While women still fight for gender and income equality in the workplace, it seems they still have some fighting to do in the home as well. A new study shows that men are still impacted by traditional gender roles and tend to be more stressed out when their wives earn more than 40% of the household income.
Research conducted by the U.K.'s University of Bath of approximately 6,000 heterosexual American couples over a 15-year period, from 2001 to 2015 showed that men feel stressed when their wives earn more than 40% of the household income, but they also shoulder an enormous burden when they're responsible for 100% of the household earnings. It found that when wives earn close to 40% of the household income, the husband's stress decreases, meaning they're OK with their wife contributing to the household, just not too much.

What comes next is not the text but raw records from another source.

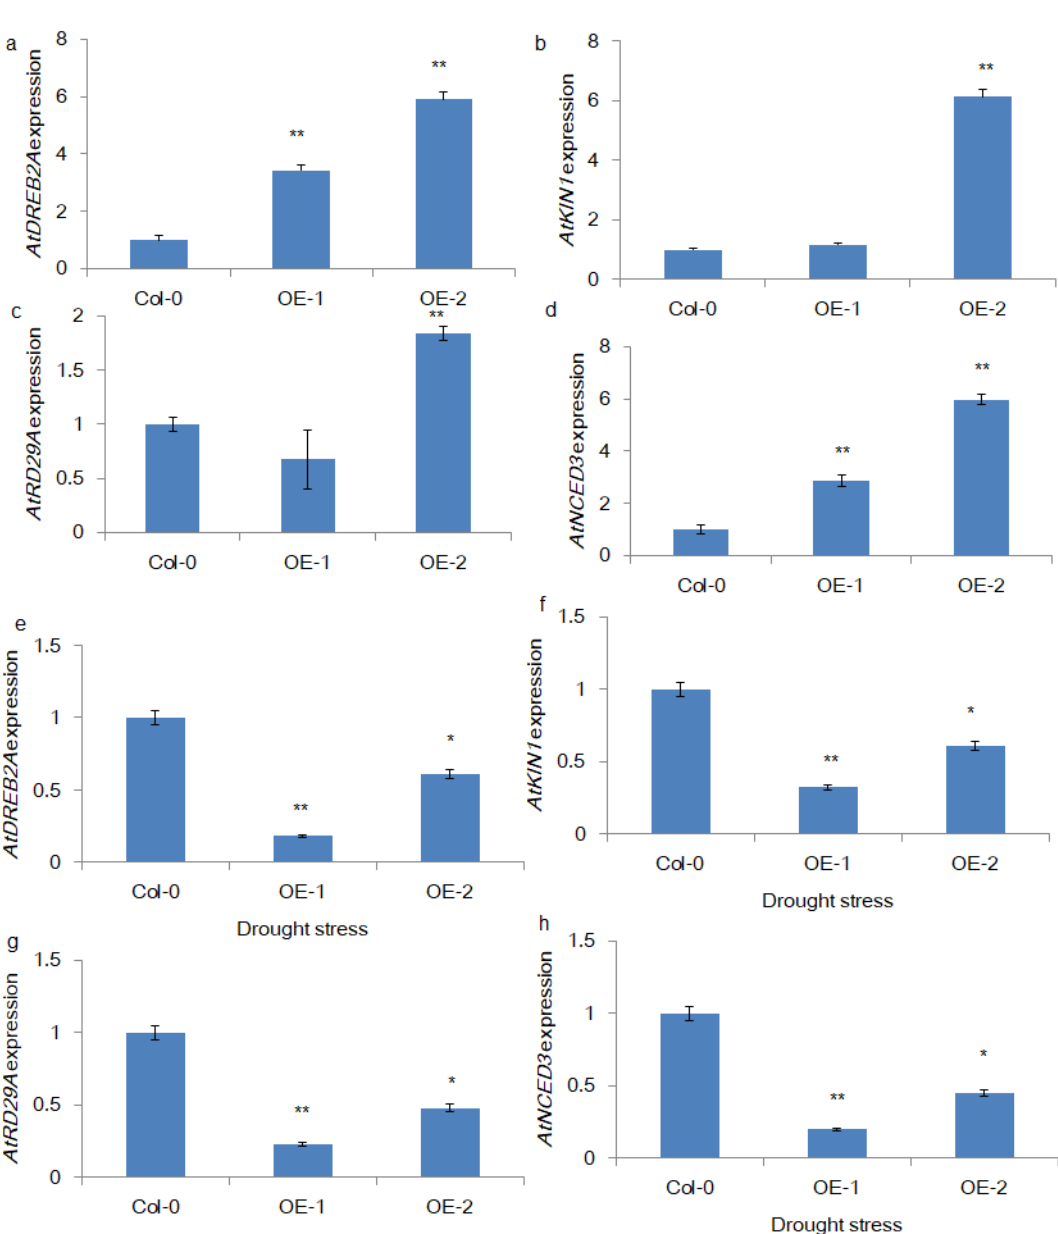
Figure 5. Expression patterns of stress response genes in transgenic Arabidopsis seedlings. The relative quantification of the expression of stress response genes in transgenic Arabidopsis seedlings under normal ( a – d ) and drought stress (11-d) conditions ( e – h ) was measured using qRT-PCR (**, * represents the statistical significance calculated from triplicate measurements).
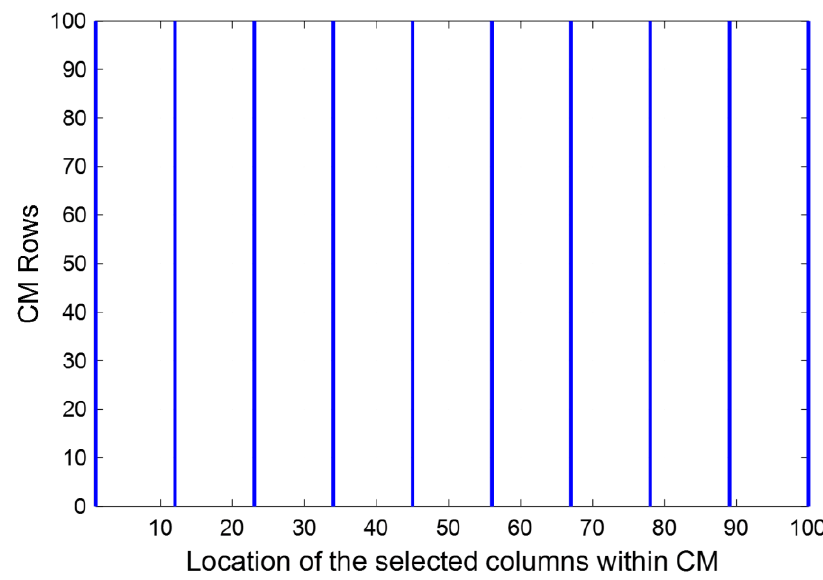
Figure 3. Conceptual diagram of selected columns of 𝑸 𝑼𝑺𝑴 with L = 9, M = 100 and C = 10.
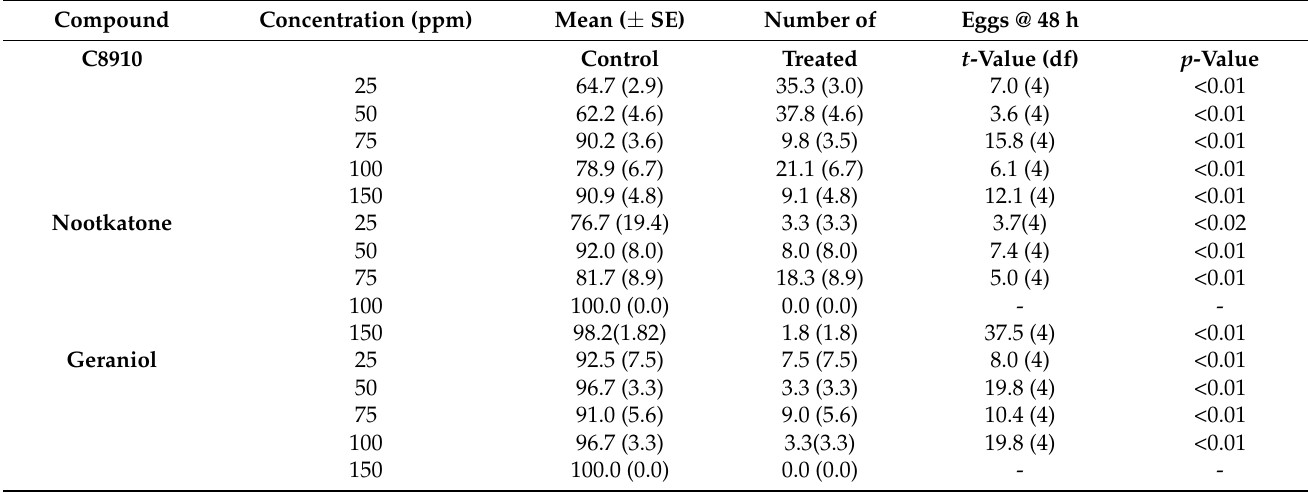
Table 3. Mean proportions of eggs laid by T. putrescentiae ( ± SE; n = 5) on small dry-cured ham pieces treated with various food-safe compounds compared to untreated ham pieces after 48 h in a laboratory two-choice behavior bioassay. Student’s t -tests following arcsine transformations of proportions were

Men feel stressed if their female partners earn more than 40% of household income, new research from @UniofBath shows. @joannasyrda in our @BathSofM explans why husbands who are “outearned” by their partners may suffer from psychological distress.https://t.co/mZAAw1GIGz pic.twitter.com/sdjMJVGLSR— University of Bath (@UniofBath) November 21, 2019
Dr. Joanna Syrda, an economist at the University’s School of Management commented on the results of the study and how they affect both men and women. “These findings suggest that social norms about male breadwinning – and traditional conventions about men earning more than their wives - can be dangerous for men’s health," Dr. Syrda said. "They also show how strong and persistent are gender identity norms,” she added.

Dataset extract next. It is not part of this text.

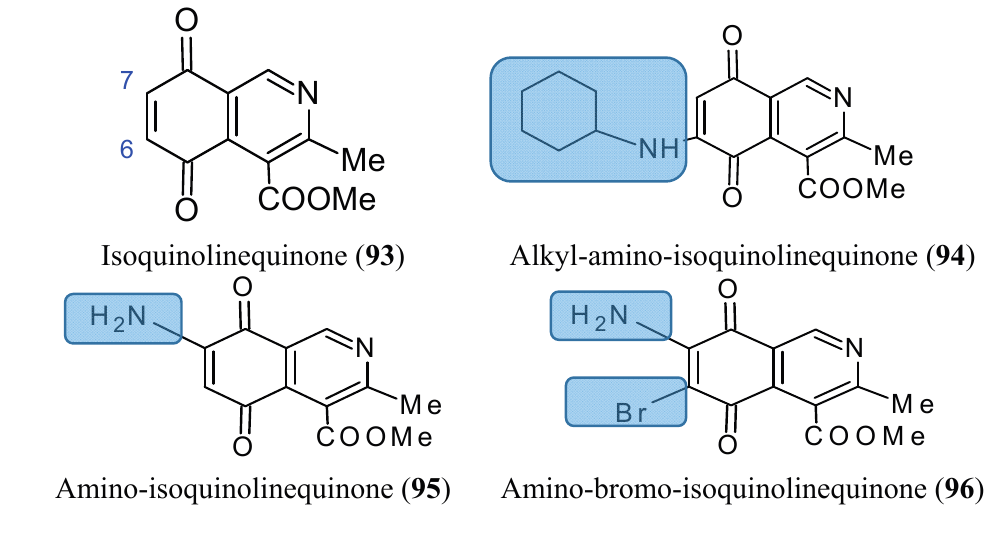
Figure 33. Aminoquinones and derivatives 93 – 96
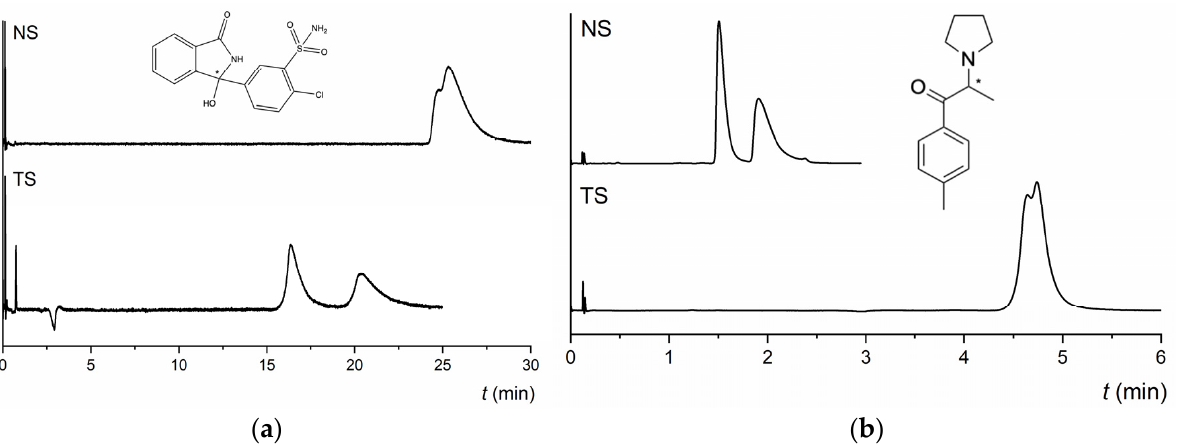
Figure 1. The overall success rate of baseline and partial enantioseparations for individual groups of basic biologically active compounds in different MPs; A—derivatives of pyrovalerone, B—derivatives of cathinones, C—derivatives of ketamines, D—others. Partial enantioseparation: α ≥ 1.1; baseline enantioseparation: R ≥ 1.5.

“This is a large study but of a specific group – other conventions apply in other groups and societies and the results may change as times move on. However, the results are strong enough to point to the persistence of gender identity norms, and to their part in male mental health issues. Persistent distress can lead to many adverse health problems, including physical illness, and mental, emotional and social problems,” she said.

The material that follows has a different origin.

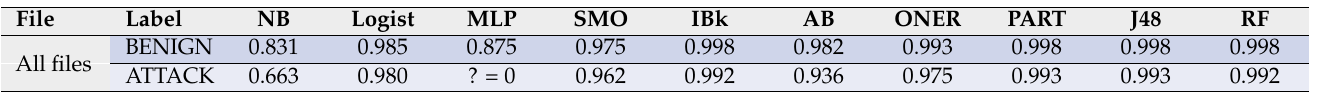
Table 19. F1 performance results using Zeek derived flows and attributes in the complete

Syrda added that "There's a kind of a sweet spot when men are most comfortable when women make 40% of the total income. Once her income rises past that point, their distress rises."
Dr. Syrda also pointed out that these income disparities didn't adversely affect men who entered relationships knowing their female counterparts earned more. The study found that women's wages have risen since 1980 when Pew Research showed that just 13% of married women earned more than their husbands. As of 2017, that number had risen to one third, and the trend seems to be continuing to rise, which could be problematic if these antiquated gender norms that assume the man should be the breadwinner persist.
"The consequences of traditional gender role reversals in marriages associated with wives' higher earnings span multiple dimensions, including physical and mental health, life satisfaction, marital fidelity, divorce, and marital bargaining power," Dr. Syrda noted. She said the results indicate that “with masculinity closely associated with the conventional view of the male breadwinner, traditional social gender norms mean men may be more likely to experience psychological distress if they become the secondary earner in the household or become financially dependent on their wives, a finding that has implications for managing male mental health and society’s understanding of masculinity itself.”
Thanks to the fact that workplace pay equality is on the rise and women are traditionally earning more than ever before, Syrda commented that "it's interesting that the male breadwinner norm is so durable."